I feel a little guilty admitting that I think that Feel Something is one of the greatest debut albums of all time: the lead singer had barely reached legal drinking-age when the band put out one of the most honest and sincere depictions of depression set to audio. Does the album surpass its years to express a mature, wiser-than-its years clarity upon the subject? No, and all the better for it. The very heart-on-its-sleeve, sometimes angry, sometimes okay see-saw is the reason it works, a collection of haphazard emotional turbulence that only the young can, heart whole, deliver un-ironically. The dedicated post-hardcore touches only added to its mystifying success. Three years after its release, it’s still one of the CDs that sees the most re-play on my morning commutes. So with some apprehension, I queued up their follow-up album No Good Left to Give, already wincing at the train wreck of an album jacket. Luckily their sophomore album returns to the same trademark atmospherics of Feel Something. The genre has remained the same, but the execution feels more evolved and fleshed out, with a bit more specificity in its storytelling (“Seneca“) that lends songs a high relatability factor, and an overall less at-the-precipice than already-over-the-cliff commitment on the production side.
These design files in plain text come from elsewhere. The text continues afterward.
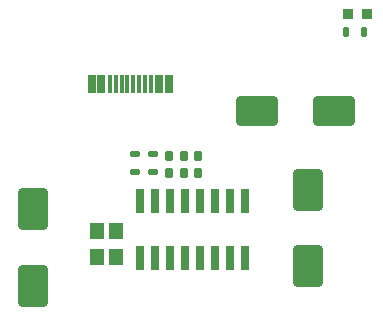
<source format=gbr>
%FSLAX46Y46*%
%MOMM*%
%AMPS12*
21,1,0.800000,0.800000,0.000000,0.000000,0.000000*
%
%ADD12PS12*%
%AMPS20*
21,1,0.600000,1.450000,0.000000,0.000000,180.000000*
%
%ADD20PS20*%
%AMPS17*
21,1,0.600000,1.950000,0.000000,0.000000,0.000000*
%
%ADD17PS17*%
%AMPS18*
21,1,0.600000,1.950000,0.000000,0.000000,180.000000*
%
%ADD18PS18*%
%AMPS19*
21,1,0.300000,1.450000,0.000000,0.000000,180.000000*
%
%ADD19PS19*%
%AMPS10*
21,1,1.400000,1.200000,0.000000,0.000000,90.000000*
%
%ADD10PS10*%
%AMPS13*
1,1,0.360000,0.195000,-0.220000*
1,1,0.360000,-0.195000,-0.220000*
21,1,0.800000,0.390000,0.000000,0.000000,90.000000*
21,1,0.440000,0.750000,0.000000,0.000000,90.000000*
1,1,0.360000,0.195000,0.220000*
1,1,0.360000,-0.195000,0.220000*
%
%ADD13PS13*%
%AMPS11*
1,1,0.240000,-0.130000,-0.330000*
1,1,0.240000,-0.130000,0.330000*
21,1,0.500000,0.660000,0.000000,0.000000,0.000000*
21,1,0.260000,0.900000,0.000000,0.000000,0.000000*
1,1,0.240000,0.130000,-0.330000*
1,1,0.240000,0.130000,0.330000*
%
%ADD11PS11*%
%AMPS16*
1,1,0.240000,-0.330000,0.130000*
1,1,0.240000,0.330000,0.130000*
21,1,0.500000,0.660000,0.000000,0.000000,270.000000*
21,1,0.260000,0.900000,0.000000,0.000000,270.000000*
1,1,0.240000,-0.330000,-0.130000*
1,1,0.240000,0.330000,-0.130000*
%
%ADD16PS16*%
%AMPS14*
1,1,0.500000,-1.500000,-1.000000*
1,1,0.500000,-1.500000,1.000000*
21,1,3.500000,2.000000,0.000000,0.000000,0.000000*
21,1,3.000000,2.500000,0.000000,0.000000,0.000000*
1,1,0.500000,1.500000,-1.000000*
1,1,0.500000,1.500000,1.000000*
%
%ADD14PS14*%
%AMPS15*
1,1,0.500000,1.000000,-1.500000*
1,1,0.500000,-1.000000,-1.500000*
21,1,3.500000,2.000000,0.000000,0.000000,90.000000*
21,1,3.000000,2.500000,0.000000,0.000000,90.000000*
1,1,0.500000,1.000000,1.500000*
1,1,0.500000,-1.000000,1.500000*
%
%ADD15PS15*%
G01*
G01*
%LPD*%
G75*
D10*
X11950000Y24850000D03*
D10*
X11950000Y22650000D03*
D10*
X13550000Y22650000D03*
D10*
X13550000Y24850000D03*
D11*
X33000000Y41750000D03*
D11*
X34500000Y41750000D03*
D12*
X33200000Y43250000D03*
D12*
X34800000Y43250000D03*
D13*
X18000000Y31250000D03*
D13*
X18000000Y29750000D03*
D14*
X25500000Y35000000D03*
D14*
X32000000Y35000000D03*
D15*
X29750000Y21875000D03*
D15*
X29750000Y28375000D03*
D13*
X19250000Y31250000D03*
D13*
X19250000Y29750000D03*
D13*
X20500000Y31250000D03*
D13*
X20500000Y29750000D03*
D16*
X15125000Y31375000D03*
D16*
X15125000Y29875000D03*
D17*
X21905000Y22550000D03*
D18*
X23175000Y27450000D03*
D17*
X19365000Y22550000D03*
D18*
X24445000Y27450000D03*
D18*
X16825000Y27450000D03*
D18*
X18095000Y27450000D03*
D17*
X16825000Y22550000D03*
D18*
X20635000Y27450000D03*
D18*
X21905000Y27450000D03*
D17*
X18095000Y22550000D03*
D18*
X15555000Y27450000D03*
D17*
X20635000Y22550000D03*
D17*
X23175000Y22550000D03*
D17*
X24445000Y22550000D03*
D17*
X15555000Y22550000D03*
D18*
X19365000Y27450000D03*
D19*
X13500000Y37280000D03*
D19*
X15500000Y37280000D03*
D19*
X16500000Y37280000D03*
D19*
X15000000Y37280000D03*
D19*
X13000000Y37280000D03*
D20*
X18000000Y37280000D03*
D20*
X17200000Y37280000D03*
D19*
X16000000Y37280000D03*
D20*
X12300000Y37280000D03*
D19*
X14500000Y37280000D03*
D20*
X11500000Y37280000D03*
D19*
X14000000Y37280000D03*
D16*
X16625000Y31375000D03*
D16*
X16625000Y29875000D03*
D15*
X6500000Y20250000D03*
D15*
X6500000Y26750000D03*
M02*

</source>
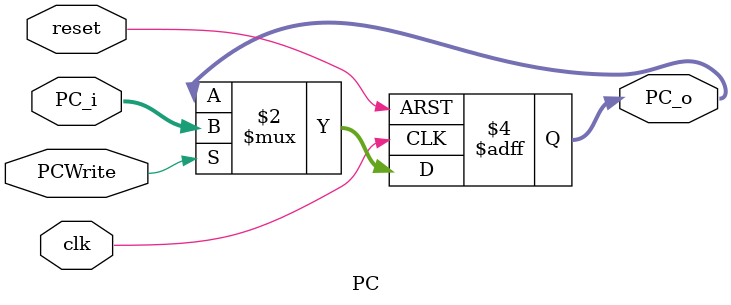
<source format=v>
`timescale 1ns / 1ps

module PC(reset, clk, PCWrite, PC_i, PC_o);
    input reset;
    input clk;
    input PCWrite;
    input [31:0] PC_i;
    output reg [31:0] PC_o;

    always @(posedge reset or posedge clk)
    begin
        if (reset) begin
            PC_o <= 32'h00400000;
        end
        else if(PCWrite) begin
            PC_o <= PC_i;
        end 
    end

endmodule
</source>
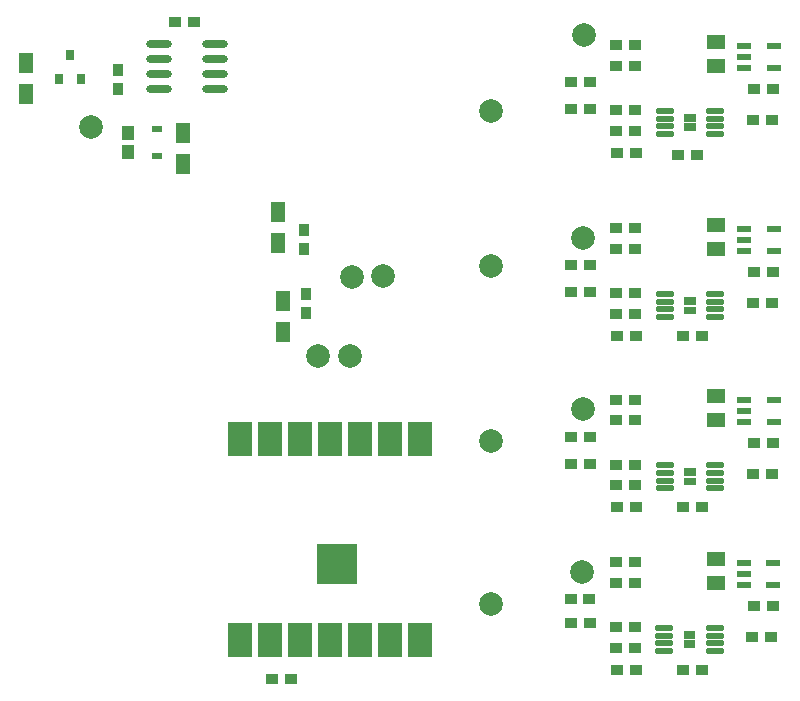
<source format=gbp>
G04*
G04 #@! TF.GenerationSoftware,Altium Limited,Altium Designer,24.8.2 (39)*
G04*
G04 Layer_Color=128*
%FSLAX44Y44*%
%MOMM*%
G71*
G04*
G04 #@! TF.SameCoordinates,DE467F84-66AF-4C6A-BC95-973404F0CDF1*
G04*
G04*
G04 #@! TF.FilePolarity,Positive*
G04*
G01*
G75*
%ADD24C,2.0000*%
%ADD28R,1.0000X0.9500*%
G04:AMPARAMS|DCode=29|XSize=1.47mm|YSize=0.48mm|CornerRadius=0.06mm|HoleSize=0mm|Usage=FLASHONLY|Rotation=0.000|XOffset=0mm|YOffset=0mm|HoleType=Round|Shape=RoundedRectangle|*
%AMROUNDEDRECTD29*
21,1,1.4700,0.3600,0,0,0.0*
21,1,1.3500,0.4800,0,0,0.0*
1,1,0.1200,0.6750,-0.1800*
1,1,0.1200,-0.6750,-0.1800*
1,1,0.1200,-0.6750,0.1800*
1,1,0.1200,0.6750,0.1800*
%
%ADD29ROUNDEDRECTD29*%
G04:AMPARAMS|DCode=30|XSize=1.21mm|YSize=0.59mm|CornerRadius=0.0738mm|HoleSize=0mm|Usage=FLASHONLY|Rotation=0.000|XOffset=0mm|YOffset=0mm|HoleType=Round|Shape=RoundedRectangle|*
%AMROUNDEDRECTD30*
21,1,1.2100,0.4425,0,0,0.0*
21,1,1.0625,0.5900,0,0,0.0*
1,1,0.1475,0.5313,-0.2213*
1,1,0.1475,-0.5313,-0.2213*
1,1,0.1475,-0.5313,0.2213*
1,1,0.1475,0.5313,0.2213*
%
%ADD30ROUNDEDRECTD30*%
%ADD31R,0.9500X1.0000*%
%ADD34R,1.6002X1.2700*%
%ADD35R,1.2300X1.8000*%
%ADD40R,0.8300X0.6300*%
%ADD85R,2.0000X3.0000*%
%ADD86R,2.0000X3.0000*%
%ADD87R,3.5000X3.5000*%
%ADD88O,2.2000X0.6000*%
%ADD89R,0.8000X0.9000*%
%ADD90R,1.0582X1.3061*%
G36*
X633478Y56338D02*
X623778D01*
Y49838D01*
X633478D01*
Y56338D01*
D02*
G37*
G36*
Y64338D02*
X623778D01*
Y57838D01*
X633478D01*
Y64338D01*
D02*
G37*
G36*
X633699Y194083D02*
X623999D01*
Y187583D01*
X633699D01*
Y194083D01*
D02*
G37*
G36*
Y202083D02*
X623999D01*
Y195583D01*
X633699D01*
Y202083D01*
D02*
G37*
G36*
Y339083D02*
X623999D01*
Y332583D01*
X633699D01*
Y339083D01*
D02*
G37*
G36*
Y347083D02*
X623999D01*
Y340583D01*
X633699D01*
Y347083D01*
D02*
G37*
G36*
Y494083D02*
X623999D01*
Y487583D01*
X633699D01*
Y494083D01*
D02*
G37*
G36*
Y502083D02*
X623999D01*
Y495583D01*
X633699D01*
Y502083D01*
D02*
G37*
D24*
X539000Y569000D02*
D03*
X368629Y364767D02*
D03*
X460000Y505000D02*
D03*
Y373534D02*
D03*
Y225000D02*
D03*
Y87255D02*
D03*
X343000Y364000D02*
D03*
X341000Y297000D02*
D03*
X314000D02*
D03*
X538000Y252000D02*
D03*
X537779Y114255D02*
D03*
X538000Y397000D02*
D03*
X122000Y491000D02*
D03*
D28*
X582500Y487750D02*
D03*
X566500D02*
D03*
X544000Y374000D02*
D03*
X528000D02*
D03*
X566500Y405250D02*
D03*
X582500D02*
D03*
X291000Y24000D02*
D03*
X275000D02*
D03*
X697779Y59255D02*
D03*
X681779D02*
D03*
X527932Y71240D02*
D03*
X543932D02*
D03*
X683279Y85506D02*
D03*
X699279D02*
D03*
X527779Y91255D02*
D03*
X543779D02*
D03*
X566278Y50005D02*
D03*
X582279D02*
D03*
X582279Y122506D02*
D03*
X566279D02*
D03*
X622779Y31256D02*
D03*
X638778D02*
D03*
X566278Y67505D02*
D03*
X582279D02*
D03*
X582779Y31256D02*
D03*
X566779D02*
D03*
X566278Y105006D02*
D03*
X582279D02*
D03*
X566500Y260250D02*
D03*
X582500D02*
D03*
X618849Y467000D02*
D03*
X634849D02*
D03*
X544000Y229000D02*
D03*
X528000D02*
D03*
X544000Y206000D02*
D03*
X528000D02*
D03*
Y529000D02*
D03*
X544000D02*
D03*
X528000Y506000D02*
D03*
X544000D02*
D03*
X682000Y197000D02*
D03*
X698000D02*
D03*
X699500Y223250D02*
D03*
X683500D02*
D03*
X582500Y560250D02*
D03*
X566500D02*
D03*
X683500Y523250D02*
D03*
X699500D02*
D03*
X698000Y497000D02*
D03*
X682000D02*
D03*
X582500Y187750D02*
D03*
X566500D02*
D03*
X639000Y169000D02*
D03*
X623000D02*
D03*
X566500Y542750D02*
D03*
X582500D02*
D03*
Y242750D02*
D03*
X566500D02*
D03*
X567000Y169000D02*
D03*
X583000D02*
D03*
X582500Y205250D02*
D03*
X566500D02*
D03*
Y332750D02*
D03*
X582500D02*
D03*
X566500Y350250D02*
D03*
X582500D02*
D03*
X583000Y314000D02*
D03*
X567000D02*
D03*
X528000Y351000D02*
D03*
X544000D02*
D03*
X566500Y387750D02*
D03*
X582500D02*
D03*
X583000Y469000D02*
D03*
X567000D02*
D03*
X566500Y505250D02*
D03*
X582500D02*
D03*
X623000Y314000D02*
D03*
X639000D02*
D03*
X698000Y342000D02*
D03*
X682000D02*
D03*
X683500Y368250D02*
D03*
X699500D02*
D03*
X209000Y580000D02*
D03*
X193000D02*
D03*
D29*
X650128Y47338D02*
D03*
Y53838D02*
D03*
Y60338D02*
D03*
Y66838D02*
D03*
X607128D02*
D03*
Y60338D02*
D03*
Y53838D02*
D03*
Y47338D02*
D03*
X650349Y185083D02*
D03*
Y191583D02*
D03*
Y198083D02*
D03*
Y204583D02*
D03*
X607349D02*
D03*
Y198083D02*
D03*
Y191583D02*
D03*
Y185083D02*
D03*
X650349Y330083D02*
D03*
Y336583D02*
D03*
Y343083D02*
D03*
Y349583D02*
D03*
X607349D02*
D03*
Y343083D02*
D03*
Y336583D02*
D03*
Y330083D02*
D03*
X650349Y485083D02*
D03*
Y491583D02*
D03*
Y498083D02*
D03*
Y504583D02*
D03*
X607349D02*
D03*
Y498083D02*
D03*
Y491583D02*
D03*
Y485083D02*
D03*
D30*
X699590Y103288D02*
D03*
Y122289D02*
D03*
X674490D02*
D03*
Y112788D02*
D03*
Y103288D02*
D03*
X699811Y386033D02*
D03*
Y405033D02*
D03*
X674712D02*
D03*
Y395533D02*
D03*
Y386033D02*
D03*
Y541033D02*
D03*
Y550533D02*
D03*
Y560033D02*
D03*
X699811D02*
D03*
Y541033D02*
D03*
Y241033D02*
D03*
Y260033D02*
D03*
X674712D02*
D03*
Y250533D02*
D03*
Y241033D02*
D03*
D31*
X302000Y403800D02*
D03*
Y387800D02*
D03*
X303416Y333779D02*
D03*
Y349779D02*
D03*
X145000Y539000D02*
D03*
Y523000D02*
D03*
D34*
X651117Y105345D02*
D03*
Y125666D02*
D03*
X651338Y263410D02*
D03*
Y243090D02*
D03*
Y543090D02*
D03*
Y563410D02*
D03*
Y408410D02*
D03*
Y388090D02*
D03*
D35*
X284000Y317800D02*
D03*
Y344000D02*
D03*
X280000Y392900D02*
D03*
Y419100D02*
D03*
X200000Y459900D02*
D03*
Y486100D02*
D03*
X67000Y518900D02*
D03*
Y545100D02*
D03*
D40*
X178000Y466850D02*
D03*
Y489150D02*
D03*
D85*
X247800Y227000D02*
D03*
D86*
X324000D02*
D03*
X298600D02*
D03*
X273200D02*
D03*
X349400D02*
D03*
X374800D02*
D03*
X400200D02*
D03*
X247800Y57000D02*
D03*
X273200D02*
D03*
X298600D02*
D03*
X349400D02*
D03*
X374800D02*
D03*
X400200D02*
D03*
X324000D02*
D03*
D87*
X330000Y121000D02*
D03*
D88*
X179000Y522950D02*
D03*
Y535650D02*
D03*
Y548350D02*
D03*
Y561050D02*
D03*
X227000Y522950D02*
D03*
Y535650D02*
D03*
Y548350D02*
D03*
Y561050D02*
D03*
D89*
X104000Y552000D02*
D03*
X94500Y532000D02*
D03*
X113500D02*
D03*
D90*
X153000Y485761D02*
D03*
Y470239D02*
D03*
M02*

</source>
The album can be a bit unforgiving in its relentless drive to play up the half-empty mindset when the music itself already does so much of the heavy lifting, with the lyrics an overkill at times and the spoken-wore segments still a distraction (also, note for note the same melody as the ones on Feel Something so it sounds — not in a good, come-full-circle way — like the exact same song), but this is still a world I can see myself spending as much time in as its predecessor, an aural space perfect for the bleak landscape we’ve all found ourselves in this year.

Kylie Minogue: “Magic”
(2020.09.24)

When Kylie announced the title of her new album, Disco, and revealed the cover art, I was hardly imagining the sound of “Say Something,” the first single released. But this is more like it! “Magic” perfectly captures the tone of “grown-up disco” that Minogue hinted at almost a year ago. With good reason, it lacks the serious resonance of Jessie Ware’s disco odyssey, reflecting, instead, the poppy fun we’ve come to expect from Minogue. It might not be so much grown-up, as an attempt by a grown up to capture the same nighttime feeling you only get at the club in your 20s, but it says a lot more than its predecessor. It also has a better, carefully social-distanced music video — okay, there’s only like six people total in the club and an invisible glass barrier surrounds our star, but we’re in the club again! Dancing! Celebrating! You can be nostalgic for 1979 and 2019!